Sunday, January 5, 2014

Shakesblogging 450: Happy Twelfth Night!

Fulfilling my resolution to post more regularly, even if it's just idle and random thoughts about Shakespeare:

Today is Twelfth Night, and who doesn't love Twelfth Night? It's certainly one of my favorites, at least most of the time. (I always have problems answering the "what is your favorite Shakespeare play?" question, because I change my mind all the time, and I certainly can't pick just one anyway. Shakespeare is awesome because he's varied. But Twelfth Night is delightfully varied in itself, so it is a pretty good pick.)

Anyway, I've just been thinking: I really like Orsino. Students tend not to like him all that much, because yeah, he is silly and self-dramatizing and "in love with being in love" (somebody always uses this exact phrase, every single time I teach this play). And he does say some dumb, sexist things, although it's hard to take him seriously when he turns around and says the opposite thing five minutes later. Opals and changeable taffeta, indeed.

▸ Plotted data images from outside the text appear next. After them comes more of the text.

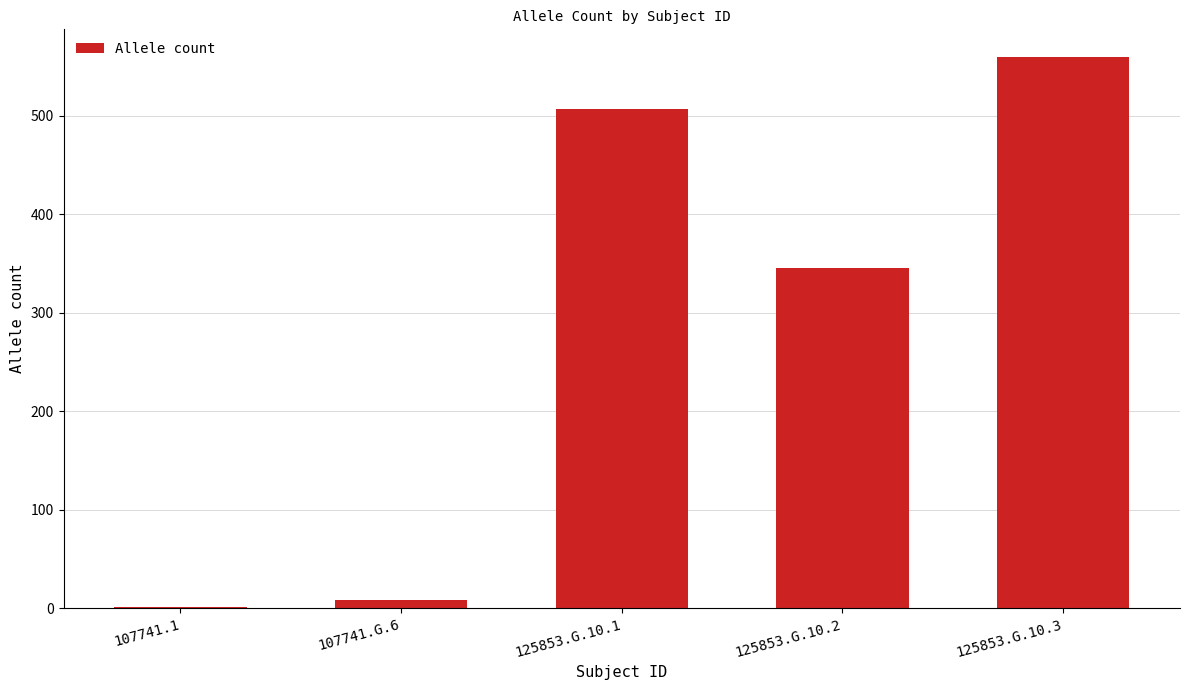

At which label is the value closest to 280?

125853.G.10.2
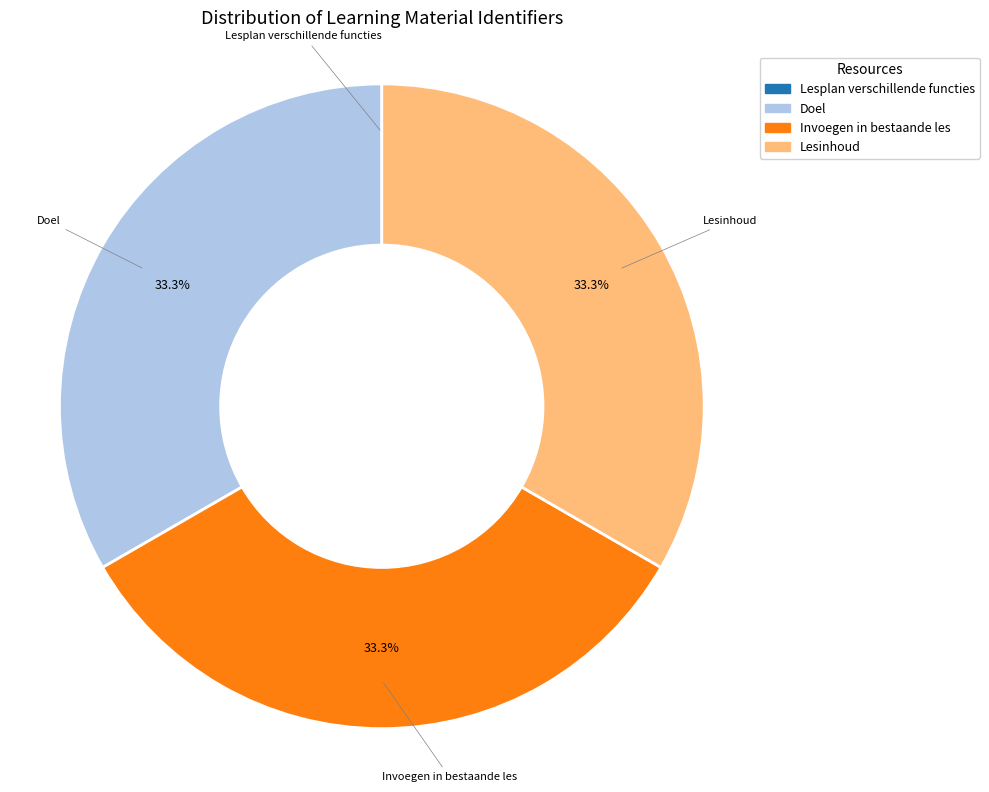

To the nearest percent, what is the combined percentage of Lesinhoud and Invoegen in bestaande les?

67%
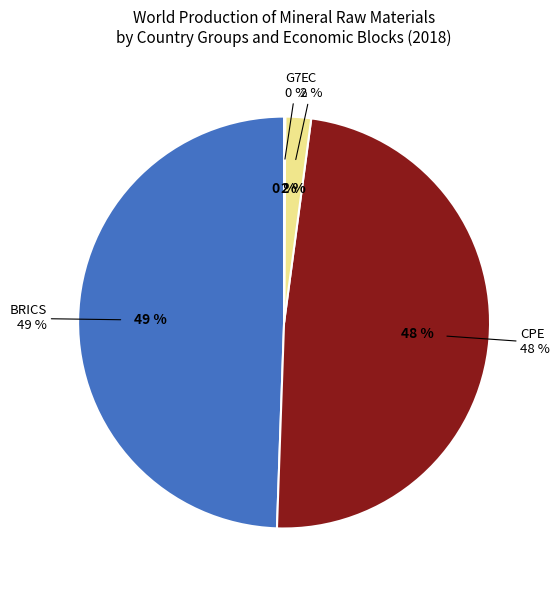

Which has a higher value, EC or CPE?

CPE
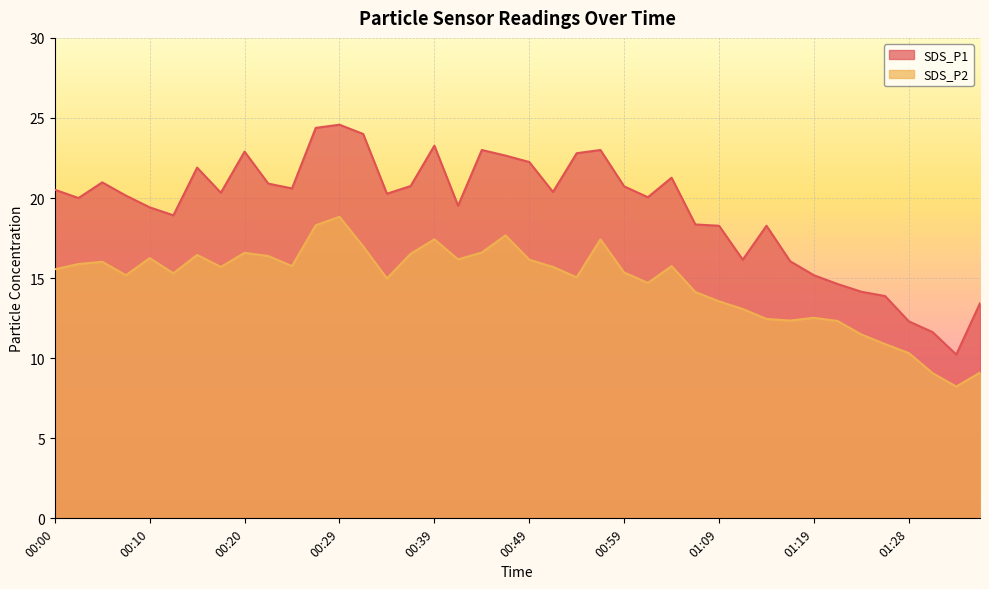

Count the number of data series in this chart.

2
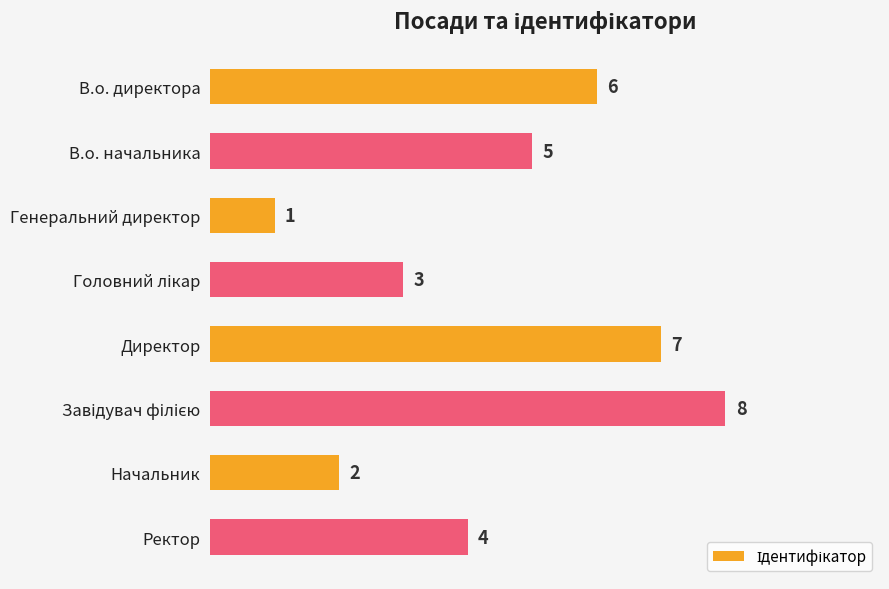

What is the difference between the maximum and minimum values?

7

So by the end of Act One, you can see exactly why Olivia doesn't want him, but you also see why Viola does. Because she gets to know him as his servant, and this is a man who is consistently polite and generous to his social inferiors. Valentine assures Viola that he's not "inconstant in his favors" where his servants are concerned; he also accepts Feste's teasing with good grace and insists on paying him properly for his song, even when Feste insists that it's no trouble at all. It's a nice little set of character notes; and it's particularly nice that he starts to get over his posing and eventually wakes up to Viola's love for him because he listens to his servant. He doesn't just treat "Cesario" as a convenient sounding board; he asks questions, pays attention to the answers, and apparently remembers every word of it later ("Boy, thou hast said to me a thousand times / Thou never shouldst love woman like to me.")

(All this characterization, by the way, for someone who isn't even in the play all that much -- he's got a grand total of four scenes and fifty-nine speeches, and disappears for two whole acts in the middle. Orsino is right up there with Shylock, in terms of being a presence without actually being present all that much.)